Dataset items
╭──

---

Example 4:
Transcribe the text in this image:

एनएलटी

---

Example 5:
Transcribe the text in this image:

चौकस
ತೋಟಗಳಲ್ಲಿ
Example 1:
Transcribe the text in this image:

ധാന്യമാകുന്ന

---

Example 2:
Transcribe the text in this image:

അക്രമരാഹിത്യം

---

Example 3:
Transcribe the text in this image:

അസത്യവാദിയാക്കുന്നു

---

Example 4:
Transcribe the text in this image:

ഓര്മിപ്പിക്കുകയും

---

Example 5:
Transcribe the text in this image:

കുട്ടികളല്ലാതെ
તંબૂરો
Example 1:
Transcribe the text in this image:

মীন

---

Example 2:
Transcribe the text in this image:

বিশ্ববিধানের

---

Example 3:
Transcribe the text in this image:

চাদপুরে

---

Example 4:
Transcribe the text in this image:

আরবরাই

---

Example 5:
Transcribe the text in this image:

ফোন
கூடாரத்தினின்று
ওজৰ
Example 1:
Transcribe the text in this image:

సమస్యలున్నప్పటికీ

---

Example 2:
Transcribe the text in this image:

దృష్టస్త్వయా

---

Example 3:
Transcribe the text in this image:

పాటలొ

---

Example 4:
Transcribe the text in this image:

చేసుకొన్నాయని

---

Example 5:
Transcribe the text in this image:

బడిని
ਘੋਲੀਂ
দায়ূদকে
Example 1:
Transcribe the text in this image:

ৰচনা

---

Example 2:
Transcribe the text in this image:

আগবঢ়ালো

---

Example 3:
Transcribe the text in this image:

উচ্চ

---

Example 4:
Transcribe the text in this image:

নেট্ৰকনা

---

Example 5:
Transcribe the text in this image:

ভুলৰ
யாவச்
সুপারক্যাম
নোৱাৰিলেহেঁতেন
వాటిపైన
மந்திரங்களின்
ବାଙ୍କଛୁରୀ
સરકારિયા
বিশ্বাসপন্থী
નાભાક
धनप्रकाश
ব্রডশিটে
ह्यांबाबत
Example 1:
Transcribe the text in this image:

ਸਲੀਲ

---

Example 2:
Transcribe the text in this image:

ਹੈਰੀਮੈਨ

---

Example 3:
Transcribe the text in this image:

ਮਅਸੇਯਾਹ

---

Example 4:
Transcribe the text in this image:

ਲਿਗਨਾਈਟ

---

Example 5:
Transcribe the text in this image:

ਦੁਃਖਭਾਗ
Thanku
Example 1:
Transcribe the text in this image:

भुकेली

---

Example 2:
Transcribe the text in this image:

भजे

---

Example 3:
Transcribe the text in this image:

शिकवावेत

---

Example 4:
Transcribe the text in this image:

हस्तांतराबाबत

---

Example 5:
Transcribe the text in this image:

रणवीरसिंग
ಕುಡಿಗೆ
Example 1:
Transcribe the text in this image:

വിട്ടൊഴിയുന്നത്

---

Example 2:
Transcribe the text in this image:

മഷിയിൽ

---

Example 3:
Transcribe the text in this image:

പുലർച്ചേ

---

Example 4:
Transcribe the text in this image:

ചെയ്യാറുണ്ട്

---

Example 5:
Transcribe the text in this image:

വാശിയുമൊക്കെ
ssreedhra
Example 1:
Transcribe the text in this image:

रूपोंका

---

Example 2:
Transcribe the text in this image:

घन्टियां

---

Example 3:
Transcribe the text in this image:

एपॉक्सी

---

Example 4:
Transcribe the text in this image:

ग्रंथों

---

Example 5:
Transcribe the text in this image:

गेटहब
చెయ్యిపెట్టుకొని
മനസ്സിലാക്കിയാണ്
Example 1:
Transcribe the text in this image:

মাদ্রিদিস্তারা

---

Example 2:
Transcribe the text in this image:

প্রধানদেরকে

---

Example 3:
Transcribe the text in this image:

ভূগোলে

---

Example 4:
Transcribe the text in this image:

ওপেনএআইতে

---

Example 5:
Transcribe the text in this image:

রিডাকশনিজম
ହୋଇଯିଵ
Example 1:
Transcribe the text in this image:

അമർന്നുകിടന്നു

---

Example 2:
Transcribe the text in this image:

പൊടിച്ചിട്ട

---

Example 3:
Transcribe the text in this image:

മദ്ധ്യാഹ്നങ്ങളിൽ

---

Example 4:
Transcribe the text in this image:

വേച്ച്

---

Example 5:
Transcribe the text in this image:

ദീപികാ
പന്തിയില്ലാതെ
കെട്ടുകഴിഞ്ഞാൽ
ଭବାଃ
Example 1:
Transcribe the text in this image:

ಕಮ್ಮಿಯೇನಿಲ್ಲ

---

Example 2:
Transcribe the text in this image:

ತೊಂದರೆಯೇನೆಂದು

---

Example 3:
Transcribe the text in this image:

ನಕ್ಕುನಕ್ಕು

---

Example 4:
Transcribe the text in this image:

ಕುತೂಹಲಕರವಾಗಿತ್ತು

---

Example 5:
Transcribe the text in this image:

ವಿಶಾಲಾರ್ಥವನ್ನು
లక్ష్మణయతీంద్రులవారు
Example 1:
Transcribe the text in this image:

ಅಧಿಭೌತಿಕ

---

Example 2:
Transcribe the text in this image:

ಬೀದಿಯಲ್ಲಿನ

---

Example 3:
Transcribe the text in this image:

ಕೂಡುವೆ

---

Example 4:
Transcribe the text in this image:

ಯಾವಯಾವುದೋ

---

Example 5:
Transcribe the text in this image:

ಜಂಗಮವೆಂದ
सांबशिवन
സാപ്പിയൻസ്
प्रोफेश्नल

╰──

Give back all the data exactly as written.

---

Example 4:
Transcribe the text in this image:

एनएलटी

---

Example 5:
Transcribe the text in this image:

चौकस
ತೋಟಗಳಲ್ಲಿ
Example 1:
Transcribe the text in this image:

ധാന്യമാകുന്ന

---

Example 2:
Transcribe the text in this image:

അക്രമരാഹിത്യം

---

Example 3:
Transcribe the text in this image:

അസത്യവാദിയാക്കുന്നു

---

Example 4:
Transcribe the text in this image:

ഓര്മിപ്പിക്കുകയും

---

Example 5:
Transcribe the text in this image:

കുട്ടികളല്ലാതെ
તંબૂરો
Example 1:
Transcribe the text in this image:

মীন

---

Example 2:
Transcribe the text in this image:

বিশ্ববিধানের

---

Example 3:
Transcribe the text in this image:

চাদপুরে

---

Example 4:
Transcribe the text in this image:

আরবরাই

---

Example 5:
Transcribe the text in this image:

ফোন
கூடாரத்தினின்று
ওজৰ
Example 1:
Transcribe the text in this image:

సమస్యలున్నప్పటికీ

---

Example 2:
Transcribe the text in this image:

దృష్టస్త్వయా

---

Example 3:
Transcribe the text in this image:

పాటలొ

---

Example 4:
Transcribe the text in this image:

చేసుకొన్నాయని

---

Example 5:
Transcribe the text in this image:

బడిని
ਘੋਲੀਂ
দায়ূদকে
Example 1:
Transcribe the text in this image:

ৰচনা

---

Example 2:
Transcribe the text in this image:

আগবঢ়ালো

---

Example 3:
Transcribe the text in this image:

উচ্চ

---

Example 4:
Transcribe the text in this image:

নেট্ৰকনা

---

Example 5:
Transcribe the text in this image:

ভুলৰ
யாவச்
সুপারক্যাম
নোৱাৰিলেহেঁতেন
వాటిపైన
மந்திரங்களின்
ବାଙ୍କଛୁରୀ
સરકારિયા
বিশ্বাসপন্থী
નાભાક
धनप्रकाश
ব্রডশিটে
ह्यांबाबत
Example 1:
Transcribe the text in this image:

ਸਲੀਲ

---

Example 2:
Transcribe the text in this image:

ਹੈਰੀਮੈਨ

---

Example 3:
Transcribe the text in this image:

ਮਅਸੇਯਾਹ

---

Example 4:
Transcribe the text in this image:

ਲਿਗਨਾਈਟ

---

Example 5:
Transcribe the text in this image:

ਦੁਃਖਭਾਗ
Thanku
Example 1:
Transcribe the text in this image:

भुकेली

---

Example 2:
Transcribe the text in this image:

भजे

---

Example 3:
Transcribe the text in this image:

शिकवावेत

---

Example 4:
Transcribe the text in this image:

हस्तांतराबाबत

---

Example 5:
Transcribe the text in this image:

रणवीरसिंग
ಕುಡಿಗೆ
Example 1:
Transcribe the text in this image:

വിട്ടൊഴിയുന്നത്

---

Example 2:
Transcribe the text in this image:

മഷിയിൽ

---

Example 3:
Transcribe the text in this image:

പുലർച്ചേ

---

Example 4:
Transcribe the text in this image:

ചെയ്യാറുണ്ട്

---

Example 5:
Transcribe the text in this image:

വാശിയുമൊക്കെ
ssreedhra
Example 1:
Transcribe the text in this image:

रूपोंका

---

Example 2:
Transcribe the text in this image:

घन्टियां

---

Example 3:
Transcribe the text in this image:

एपॉक्सी

---

Example 4:
Transcribe the text in this image:

ग्रंथों

---

Example 5:
Transcribe the text in this image:

गेटहब
చెయ్యిపెట్టుకొని
മനസ്സിലാക്കിയാണ്
Example 1:
Transcribe the text in this image:

মাদ্রিদিস্তারা

---

Example 2:
Transcribe the text in this image:

প্রধানদেরকে

---

Example 3:
Transcribe the text in this image:

ভূগোলে

---

Example 4:
Transcribe the text in this image:

ওপেনএআইতে

---

Example 5:
Transcribe the text in this image:

রিডাকশনিজম
ହୋଇଯିଵ
Example 1:
Transcribe the text in this image:

അമർന്നുകിടന്നു

---

Example 2:
Transcribe the text in this image:

പൊടിച്ചിട്ട

---

Example 3:
Transcribe the text in this image:

മദ്ധ്യാഹ്നങ്ങളിൽ

---

Example 4:
Transcribe the text in this image:

വേച്ച്

---

Example 5:
Transcribe the text in this image:

ദീപികാ
പന്തിയില്ലാതെ
കെട്ടുകഴിഞ്ഞാൽ
ଭବାଃ
Example 1:
Transcribe the text in this image:

ಕಮ್ಮಿಯೇನಿಲ್ಲ

---

Example 2:
Transcribe the text in this image:

ತೊಂದರೆಯೇನೆಂದು

---

Example 3:
Transcribe the text in this image:

ನಕ್ಕುನಕ್ಕು

---

Example 4:
Transcribe the text in this image:

ಕುತೂಹಲಕರವಾಗಿತ್ತು

---

Example 5:
Transcribe the text in this image:

ವಿಶಾಲಾರ್ಥವನ್ನು
లక్ష్మణయతీంద్రులవారు
Example 1:
Transcribe the text in this image:

ಅಧಿಭೌತಿಕ

---

Example 2:
Transcribe the text in this image:

ಬೀದಿಯಲ್ಲಿನ

---

Example 3:
Transcribe the text in this image:

ಕೂಡುವೆ

---

Example 4:
Transcribe the text in this image:

ಯಾವಯಾವುದೋ

---

Example 5:
Transcribe the text in this image:

ಜಂಗಮವೆಂದ
सांबशिवन
സാപ്പിയൻസ്
प्रोफेश्नल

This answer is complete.